Poblaciones indígenas, ciudadanía y representación
Nueva Sociedad 150 / Julio - Agosto 1997
El 6 de junio de 1990 por la mañana, un quiteño de clase media y en el umbral de los cincuenta años (blanco-mestizo, por ende, miembro de lo que he calificado en otros trabajos de ciudadano del sentido práctico) enciende su televisor mientras, como de costumbre, se sienta a tomar su humeante café con leche; entre sorbo y sorbo sigue de reojo los informativos televisados, como todos los días. Pero esa mañana sucede algo imprevisto; sorprendido no puede sacar los ojos de la pantalla; queda absorto y pensativo. Descubre un hecho social inimaginable para la opinión pública ciudadana desde fines del siglo pasado: grupos, multitudes de mujeres, hombres y niños vestidos de poncho y anaco invaden la carretera panamericana y levantan barricadas; cierran la entrada de varias ciudades; recorren las calles y plazas de las capitales de provincia de la Sierra: exigen la presencia de las autoridades del Estado para que les escuchen y negocien. Son indios. Se cuentan en cientos de miles, un millón, quizás más; manifiestan en los espacio públicos; se manifiestan: hablan. Días luego, encuentro a mi amigo quiteño todavía inquieto por las imágenes que descubrió en la pantalla de su televisor aquella mañana; me confía: figúrate, yo que daba por supuesto que ya no quedaban indios en el país, descubro en la televisión que hay millones; salen de todas partes; viven en la miseria.
═══
--- Tarea asignada ---
Enumera las acciones que, en el fragmento del texto que va de «grupos, multitudes de mujeres» a «exigen la presencia», se atribuyen a esos grupos.
═══
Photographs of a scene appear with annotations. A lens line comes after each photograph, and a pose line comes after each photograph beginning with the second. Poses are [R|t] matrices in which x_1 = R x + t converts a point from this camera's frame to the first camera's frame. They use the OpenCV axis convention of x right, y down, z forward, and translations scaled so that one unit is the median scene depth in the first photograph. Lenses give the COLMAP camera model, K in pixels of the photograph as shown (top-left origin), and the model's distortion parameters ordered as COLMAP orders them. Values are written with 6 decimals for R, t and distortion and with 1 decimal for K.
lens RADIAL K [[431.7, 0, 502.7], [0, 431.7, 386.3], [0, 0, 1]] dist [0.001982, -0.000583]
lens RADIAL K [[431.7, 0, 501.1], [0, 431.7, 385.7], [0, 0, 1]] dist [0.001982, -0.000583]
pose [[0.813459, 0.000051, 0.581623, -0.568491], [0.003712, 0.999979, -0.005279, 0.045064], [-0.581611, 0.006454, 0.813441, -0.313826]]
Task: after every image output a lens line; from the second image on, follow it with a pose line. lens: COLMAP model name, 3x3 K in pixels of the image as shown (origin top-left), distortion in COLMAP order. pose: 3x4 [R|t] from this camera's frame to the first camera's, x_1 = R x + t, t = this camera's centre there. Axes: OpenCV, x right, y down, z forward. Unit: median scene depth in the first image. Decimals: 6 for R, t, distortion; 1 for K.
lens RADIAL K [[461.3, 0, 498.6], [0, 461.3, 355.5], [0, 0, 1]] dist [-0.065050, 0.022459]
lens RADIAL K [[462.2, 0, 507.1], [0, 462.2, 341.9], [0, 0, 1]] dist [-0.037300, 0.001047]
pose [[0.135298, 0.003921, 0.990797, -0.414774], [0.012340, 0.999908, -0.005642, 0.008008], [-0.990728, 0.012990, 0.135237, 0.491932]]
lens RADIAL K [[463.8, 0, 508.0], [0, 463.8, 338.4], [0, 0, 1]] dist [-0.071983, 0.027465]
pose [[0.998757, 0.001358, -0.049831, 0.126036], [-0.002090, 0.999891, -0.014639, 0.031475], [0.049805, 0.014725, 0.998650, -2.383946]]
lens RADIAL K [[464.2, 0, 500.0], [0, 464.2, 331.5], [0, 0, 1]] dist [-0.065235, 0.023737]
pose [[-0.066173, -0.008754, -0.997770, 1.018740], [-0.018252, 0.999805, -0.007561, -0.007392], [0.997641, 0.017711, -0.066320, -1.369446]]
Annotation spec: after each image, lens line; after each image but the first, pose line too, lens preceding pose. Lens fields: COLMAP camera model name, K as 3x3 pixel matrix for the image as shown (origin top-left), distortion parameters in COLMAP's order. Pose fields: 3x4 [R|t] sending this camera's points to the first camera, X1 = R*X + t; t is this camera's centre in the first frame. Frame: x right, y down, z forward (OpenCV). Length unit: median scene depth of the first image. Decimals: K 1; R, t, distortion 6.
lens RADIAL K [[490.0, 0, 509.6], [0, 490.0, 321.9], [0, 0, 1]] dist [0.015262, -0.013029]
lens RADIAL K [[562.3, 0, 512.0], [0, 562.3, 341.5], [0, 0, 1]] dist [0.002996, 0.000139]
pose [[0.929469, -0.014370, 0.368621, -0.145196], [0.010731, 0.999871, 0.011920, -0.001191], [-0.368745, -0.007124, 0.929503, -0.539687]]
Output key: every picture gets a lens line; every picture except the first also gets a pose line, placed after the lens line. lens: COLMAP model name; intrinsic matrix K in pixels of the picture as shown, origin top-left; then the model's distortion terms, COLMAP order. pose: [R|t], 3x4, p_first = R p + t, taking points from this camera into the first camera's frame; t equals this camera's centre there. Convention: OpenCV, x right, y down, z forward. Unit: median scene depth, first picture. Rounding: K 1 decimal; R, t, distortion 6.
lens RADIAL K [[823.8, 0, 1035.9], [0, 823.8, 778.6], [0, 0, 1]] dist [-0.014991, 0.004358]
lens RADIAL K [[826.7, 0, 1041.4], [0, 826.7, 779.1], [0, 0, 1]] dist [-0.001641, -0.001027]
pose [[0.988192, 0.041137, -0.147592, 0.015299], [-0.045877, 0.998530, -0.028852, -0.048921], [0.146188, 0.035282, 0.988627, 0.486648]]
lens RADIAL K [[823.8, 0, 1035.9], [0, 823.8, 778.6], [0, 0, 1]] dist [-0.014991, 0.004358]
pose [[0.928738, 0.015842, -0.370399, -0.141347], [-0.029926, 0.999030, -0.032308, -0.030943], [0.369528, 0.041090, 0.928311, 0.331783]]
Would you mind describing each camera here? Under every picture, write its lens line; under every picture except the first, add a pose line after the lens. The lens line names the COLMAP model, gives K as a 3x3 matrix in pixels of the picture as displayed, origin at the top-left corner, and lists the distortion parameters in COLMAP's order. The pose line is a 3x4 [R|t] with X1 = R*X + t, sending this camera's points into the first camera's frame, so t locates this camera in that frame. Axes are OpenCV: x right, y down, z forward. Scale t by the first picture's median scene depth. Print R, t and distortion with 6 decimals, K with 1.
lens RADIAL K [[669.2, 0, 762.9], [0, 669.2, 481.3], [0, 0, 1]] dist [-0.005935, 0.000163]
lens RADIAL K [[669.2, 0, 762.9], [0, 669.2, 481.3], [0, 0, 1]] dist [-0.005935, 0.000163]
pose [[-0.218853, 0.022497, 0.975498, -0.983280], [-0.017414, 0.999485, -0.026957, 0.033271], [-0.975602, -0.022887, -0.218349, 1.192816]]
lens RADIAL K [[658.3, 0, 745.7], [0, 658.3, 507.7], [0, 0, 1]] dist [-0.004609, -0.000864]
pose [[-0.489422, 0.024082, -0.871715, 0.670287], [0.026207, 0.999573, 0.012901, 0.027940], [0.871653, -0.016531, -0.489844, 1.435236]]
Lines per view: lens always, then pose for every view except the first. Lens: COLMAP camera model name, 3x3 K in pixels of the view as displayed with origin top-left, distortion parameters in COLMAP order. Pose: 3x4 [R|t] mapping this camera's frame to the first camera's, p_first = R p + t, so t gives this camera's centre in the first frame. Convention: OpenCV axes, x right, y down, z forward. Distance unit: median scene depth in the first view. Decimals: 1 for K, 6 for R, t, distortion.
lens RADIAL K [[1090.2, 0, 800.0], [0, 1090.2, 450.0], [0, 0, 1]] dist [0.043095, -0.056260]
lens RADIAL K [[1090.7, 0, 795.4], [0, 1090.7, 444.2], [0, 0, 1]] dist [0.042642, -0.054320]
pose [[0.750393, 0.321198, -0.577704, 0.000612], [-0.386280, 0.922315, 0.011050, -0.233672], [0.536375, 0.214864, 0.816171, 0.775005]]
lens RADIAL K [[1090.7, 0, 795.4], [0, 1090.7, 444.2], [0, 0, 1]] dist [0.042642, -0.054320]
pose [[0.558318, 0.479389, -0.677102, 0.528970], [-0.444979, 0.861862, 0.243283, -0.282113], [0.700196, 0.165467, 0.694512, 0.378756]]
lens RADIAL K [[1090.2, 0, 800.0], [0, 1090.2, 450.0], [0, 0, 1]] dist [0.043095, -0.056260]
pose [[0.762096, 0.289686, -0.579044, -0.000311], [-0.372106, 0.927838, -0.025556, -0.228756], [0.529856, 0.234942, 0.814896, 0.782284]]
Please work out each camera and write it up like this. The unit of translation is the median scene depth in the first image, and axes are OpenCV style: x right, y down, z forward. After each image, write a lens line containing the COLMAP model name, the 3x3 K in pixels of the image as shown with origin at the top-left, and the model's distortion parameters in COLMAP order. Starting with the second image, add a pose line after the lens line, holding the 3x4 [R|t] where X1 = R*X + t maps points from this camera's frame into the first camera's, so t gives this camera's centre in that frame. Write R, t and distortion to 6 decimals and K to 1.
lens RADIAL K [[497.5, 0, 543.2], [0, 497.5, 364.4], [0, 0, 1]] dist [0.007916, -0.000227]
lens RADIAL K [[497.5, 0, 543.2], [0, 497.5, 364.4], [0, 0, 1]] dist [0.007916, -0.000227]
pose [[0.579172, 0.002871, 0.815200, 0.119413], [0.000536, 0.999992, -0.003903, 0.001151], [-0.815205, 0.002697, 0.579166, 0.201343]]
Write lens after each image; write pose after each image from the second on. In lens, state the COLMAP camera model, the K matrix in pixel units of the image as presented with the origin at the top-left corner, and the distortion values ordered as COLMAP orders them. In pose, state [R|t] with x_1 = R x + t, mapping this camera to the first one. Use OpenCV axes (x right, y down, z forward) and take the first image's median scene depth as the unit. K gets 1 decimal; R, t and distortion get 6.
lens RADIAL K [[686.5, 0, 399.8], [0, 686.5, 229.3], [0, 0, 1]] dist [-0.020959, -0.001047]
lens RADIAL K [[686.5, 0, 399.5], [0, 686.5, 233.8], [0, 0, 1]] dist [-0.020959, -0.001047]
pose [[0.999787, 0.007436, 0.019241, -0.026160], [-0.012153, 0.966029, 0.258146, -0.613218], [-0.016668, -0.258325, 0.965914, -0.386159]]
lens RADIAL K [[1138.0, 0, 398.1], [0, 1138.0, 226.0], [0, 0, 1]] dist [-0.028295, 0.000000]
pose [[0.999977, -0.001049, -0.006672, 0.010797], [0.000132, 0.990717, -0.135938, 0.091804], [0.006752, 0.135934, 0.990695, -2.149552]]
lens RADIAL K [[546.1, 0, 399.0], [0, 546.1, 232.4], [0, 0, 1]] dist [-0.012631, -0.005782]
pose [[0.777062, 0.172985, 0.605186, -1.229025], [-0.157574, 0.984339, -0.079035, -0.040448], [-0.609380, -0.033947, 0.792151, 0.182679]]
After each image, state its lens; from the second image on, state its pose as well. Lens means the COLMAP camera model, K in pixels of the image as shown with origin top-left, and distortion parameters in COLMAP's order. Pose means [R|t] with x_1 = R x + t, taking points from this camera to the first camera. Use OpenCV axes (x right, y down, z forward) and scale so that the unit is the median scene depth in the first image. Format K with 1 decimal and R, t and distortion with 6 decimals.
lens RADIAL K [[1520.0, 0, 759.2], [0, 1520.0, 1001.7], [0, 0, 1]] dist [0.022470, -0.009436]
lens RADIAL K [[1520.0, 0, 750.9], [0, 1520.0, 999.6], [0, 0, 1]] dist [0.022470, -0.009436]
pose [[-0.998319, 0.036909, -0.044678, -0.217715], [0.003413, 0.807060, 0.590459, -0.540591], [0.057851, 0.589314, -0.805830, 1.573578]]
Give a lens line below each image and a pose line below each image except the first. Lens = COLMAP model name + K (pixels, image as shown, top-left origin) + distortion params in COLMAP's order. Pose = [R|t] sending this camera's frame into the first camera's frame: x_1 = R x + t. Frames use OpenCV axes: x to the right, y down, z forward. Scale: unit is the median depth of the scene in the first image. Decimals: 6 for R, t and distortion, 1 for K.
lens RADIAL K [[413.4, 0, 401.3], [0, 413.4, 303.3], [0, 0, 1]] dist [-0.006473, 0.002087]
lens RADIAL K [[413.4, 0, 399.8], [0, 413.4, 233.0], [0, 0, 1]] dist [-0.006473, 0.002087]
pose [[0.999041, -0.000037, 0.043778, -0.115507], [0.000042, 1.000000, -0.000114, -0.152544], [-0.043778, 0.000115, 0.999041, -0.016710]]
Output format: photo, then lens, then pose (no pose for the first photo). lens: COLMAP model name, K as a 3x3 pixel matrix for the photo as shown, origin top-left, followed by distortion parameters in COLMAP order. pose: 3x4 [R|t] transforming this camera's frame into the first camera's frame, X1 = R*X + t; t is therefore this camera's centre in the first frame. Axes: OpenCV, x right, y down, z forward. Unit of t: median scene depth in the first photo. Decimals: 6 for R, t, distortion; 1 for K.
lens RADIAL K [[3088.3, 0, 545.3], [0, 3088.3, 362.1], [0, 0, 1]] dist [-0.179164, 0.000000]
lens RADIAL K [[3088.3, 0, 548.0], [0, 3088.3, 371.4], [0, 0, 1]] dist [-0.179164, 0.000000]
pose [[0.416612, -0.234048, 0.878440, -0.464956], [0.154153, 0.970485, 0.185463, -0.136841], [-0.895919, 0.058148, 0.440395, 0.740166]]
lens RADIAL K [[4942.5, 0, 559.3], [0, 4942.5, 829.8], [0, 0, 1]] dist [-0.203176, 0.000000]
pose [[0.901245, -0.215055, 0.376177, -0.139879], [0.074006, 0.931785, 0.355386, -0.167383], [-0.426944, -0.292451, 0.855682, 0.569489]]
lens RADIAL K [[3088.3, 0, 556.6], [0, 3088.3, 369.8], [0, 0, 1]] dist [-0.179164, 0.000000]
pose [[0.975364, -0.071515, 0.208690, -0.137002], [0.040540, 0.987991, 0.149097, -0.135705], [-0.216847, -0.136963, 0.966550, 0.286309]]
═══
--- Respuesta escrita ---
- Invaden la carretera panamericana.
- Levantan barricadas.
- Cierran la entrada de varias ciudades.
- Recorren las calles y plazas de las capitales de provincia de la Sierra.
- Exigen la presencia de las autoridades del Estado.